17. A method of collecting a biopsy specimen of tissue (74) from a bone (44), comprising the steps of;

inserting an introduction stylet (40) through an access cannula (34) to close an open end (38) of the access cannula (34),

inserting the stylet (40) and access cannula (34) into a bone (44) to establish a harvest site (46) therein,

removing the introduction stylet (40) from the access cannula (34) whereby the access cannula (34) maintains an access pathway to the harvest site (46);

providing an inner cannula (66) extending from a proximal end (68) to a distal end (70);

swaging a portion (72) of the inner cannula (66) to form a non-deformable sidewall (76) having an exterior surface (82) and a frustoconical interior surface (79) extending radially inwardly at a predetermined angle from the distal end (70) to converge at a continuous annular cutting edge (84) defining a biopsy opening (80);

inserting the inner cannula (66) into the access cannula (34) and extending the cutting edge (78) through the open end (38),

advancing the access and inner cannulas (34), (66) a predetermined distance into the bone (44) whereby the cutting edge (84) severs a specimen (34) from the bone (44) and urges the specimen (74) through the biopsy opening (80) into the inner cannula (66),

removing the inner cannula (66) from the bone (44), and

removing the specimen (74) from the inner cannula (66).

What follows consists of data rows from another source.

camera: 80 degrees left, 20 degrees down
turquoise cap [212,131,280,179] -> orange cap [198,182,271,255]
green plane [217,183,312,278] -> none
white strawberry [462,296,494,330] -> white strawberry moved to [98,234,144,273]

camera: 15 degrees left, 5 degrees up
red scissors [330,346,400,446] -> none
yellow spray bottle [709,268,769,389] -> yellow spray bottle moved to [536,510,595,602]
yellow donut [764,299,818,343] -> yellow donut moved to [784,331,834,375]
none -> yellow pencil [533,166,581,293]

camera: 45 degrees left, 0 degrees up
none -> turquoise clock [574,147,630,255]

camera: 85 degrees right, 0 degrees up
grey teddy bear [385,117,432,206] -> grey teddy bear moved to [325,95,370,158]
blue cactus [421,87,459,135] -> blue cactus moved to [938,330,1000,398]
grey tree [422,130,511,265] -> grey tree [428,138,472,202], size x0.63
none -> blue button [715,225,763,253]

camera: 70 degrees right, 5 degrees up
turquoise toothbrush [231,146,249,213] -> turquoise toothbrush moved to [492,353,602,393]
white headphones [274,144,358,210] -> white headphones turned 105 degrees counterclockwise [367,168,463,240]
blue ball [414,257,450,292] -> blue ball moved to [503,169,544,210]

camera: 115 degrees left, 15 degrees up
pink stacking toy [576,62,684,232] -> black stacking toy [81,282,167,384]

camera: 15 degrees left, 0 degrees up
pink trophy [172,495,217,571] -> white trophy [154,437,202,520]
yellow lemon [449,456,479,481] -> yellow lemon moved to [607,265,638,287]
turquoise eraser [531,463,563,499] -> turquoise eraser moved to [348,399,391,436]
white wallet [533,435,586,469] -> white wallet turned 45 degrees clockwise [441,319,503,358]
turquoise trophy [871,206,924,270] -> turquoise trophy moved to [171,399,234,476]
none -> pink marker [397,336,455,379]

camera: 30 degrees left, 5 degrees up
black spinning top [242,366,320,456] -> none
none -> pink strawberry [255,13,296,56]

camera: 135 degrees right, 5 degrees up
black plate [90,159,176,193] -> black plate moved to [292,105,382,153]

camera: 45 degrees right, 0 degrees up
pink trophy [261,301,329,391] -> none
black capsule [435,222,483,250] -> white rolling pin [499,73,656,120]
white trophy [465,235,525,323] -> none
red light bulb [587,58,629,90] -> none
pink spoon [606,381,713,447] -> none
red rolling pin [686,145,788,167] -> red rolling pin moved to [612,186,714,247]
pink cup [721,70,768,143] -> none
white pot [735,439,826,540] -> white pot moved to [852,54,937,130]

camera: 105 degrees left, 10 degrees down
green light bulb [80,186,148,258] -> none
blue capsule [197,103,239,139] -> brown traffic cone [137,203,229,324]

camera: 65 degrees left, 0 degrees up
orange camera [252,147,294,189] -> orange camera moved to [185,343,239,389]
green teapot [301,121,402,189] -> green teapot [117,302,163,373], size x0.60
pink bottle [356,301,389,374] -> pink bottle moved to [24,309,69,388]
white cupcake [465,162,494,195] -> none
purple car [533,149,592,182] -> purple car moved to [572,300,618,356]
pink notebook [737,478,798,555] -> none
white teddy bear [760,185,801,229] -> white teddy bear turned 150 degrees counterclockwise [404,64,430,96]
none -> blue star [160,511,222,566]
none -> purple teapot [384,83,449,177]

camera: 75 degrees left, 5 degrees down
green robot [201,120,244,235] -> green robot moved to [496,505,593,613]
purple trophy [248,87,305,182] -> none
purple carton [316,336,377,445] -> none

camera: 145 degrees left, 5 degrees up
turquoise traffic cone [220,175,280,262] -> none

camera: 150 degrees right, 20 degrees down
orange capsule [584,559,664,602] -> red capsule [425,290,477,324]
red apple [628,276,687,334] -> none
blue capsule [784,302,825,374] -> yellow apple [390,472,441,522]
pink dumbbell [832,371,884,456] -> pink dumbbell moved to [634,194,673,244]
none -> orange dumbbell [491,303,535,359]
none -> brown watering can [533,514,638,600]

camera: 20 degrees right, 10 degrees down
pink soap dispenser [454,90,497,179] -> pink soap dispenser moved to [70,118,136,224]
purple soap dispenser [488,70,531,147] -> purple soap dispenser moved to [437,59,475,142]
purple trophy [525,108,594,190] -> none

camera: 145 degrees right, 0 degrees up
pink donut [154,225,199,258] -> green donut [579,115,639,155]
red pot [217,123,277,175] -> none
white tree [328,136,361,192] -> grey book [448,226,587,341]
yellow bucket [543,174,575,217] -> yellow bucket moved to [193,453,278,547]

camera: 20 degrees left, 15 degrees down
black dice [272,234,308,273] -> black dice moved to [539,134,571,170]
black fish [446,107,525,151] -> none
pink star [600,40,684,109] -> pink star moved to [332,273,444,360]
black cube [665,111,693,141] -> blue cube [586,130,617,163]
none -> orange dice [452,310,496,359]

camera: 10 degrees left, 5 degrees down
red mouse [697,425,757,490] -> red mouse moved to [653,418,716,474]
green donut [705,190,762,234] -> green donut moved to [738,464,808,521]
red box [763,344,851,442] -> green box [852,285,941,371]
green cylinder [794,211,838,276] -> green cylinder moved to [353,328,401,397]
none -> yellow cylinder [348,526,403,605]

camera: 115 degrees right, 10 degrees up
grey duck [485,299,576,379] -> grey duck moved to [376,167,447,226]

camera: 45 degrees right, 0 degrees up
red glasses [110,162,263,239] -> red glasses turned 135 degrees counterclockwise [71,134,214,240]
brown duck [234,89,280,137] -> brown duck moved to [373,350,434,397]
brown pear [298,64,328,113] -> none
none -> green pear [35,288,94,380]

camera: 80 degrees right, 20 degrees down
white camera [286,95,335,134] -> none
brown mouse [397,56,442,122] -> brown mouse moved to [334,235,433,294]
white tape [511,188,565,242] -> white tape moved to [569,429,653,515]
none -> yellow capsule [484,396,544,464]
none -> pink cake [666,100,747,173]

18. A method as set forth in claim 17 further defined as forming a pair of beveled facets (86) on the sidewall (76) of the inner cannula (66) extending between the exterior surface (82) and the cutting edge (84) for rendering the cutting edge (84) sharp.

19. A method as set forth in claim 18 further defined as converging the facets (86) at the cutting edge (84) to define a pair of opposed cusps (88).

20. A method as set forth in claim 17 further defined as connecting a tool handle (94) to the proximal end (68) of the inner cannula (66).

21. A method as set forth in claim 20 further defined as forming a plurality of tongues (96) extending from the tool handle (94).

22. A method as set forth in claim 21 further defined as inserting the inner cannula (66) through a passageway (24) of a cannula handle (22) carried by the access cannula (34).

23. A method as set forth in claim 22 further defined as rotating the tool handle (94) relative to the cannula handle (22) to engage the tongues (96) with complementary grooves (52) in the cannula handle (22) to thereby retain the inner cannula (66) within the access cannula (39).

24. A method as set forth in claim 23 further defined as connecting a syringe (100) to a luer connector (98) of the tool handle (94) and applying a vacuum to the inner cannula (66) for retaining the biopsy specimen (74) in the inner cannula (66).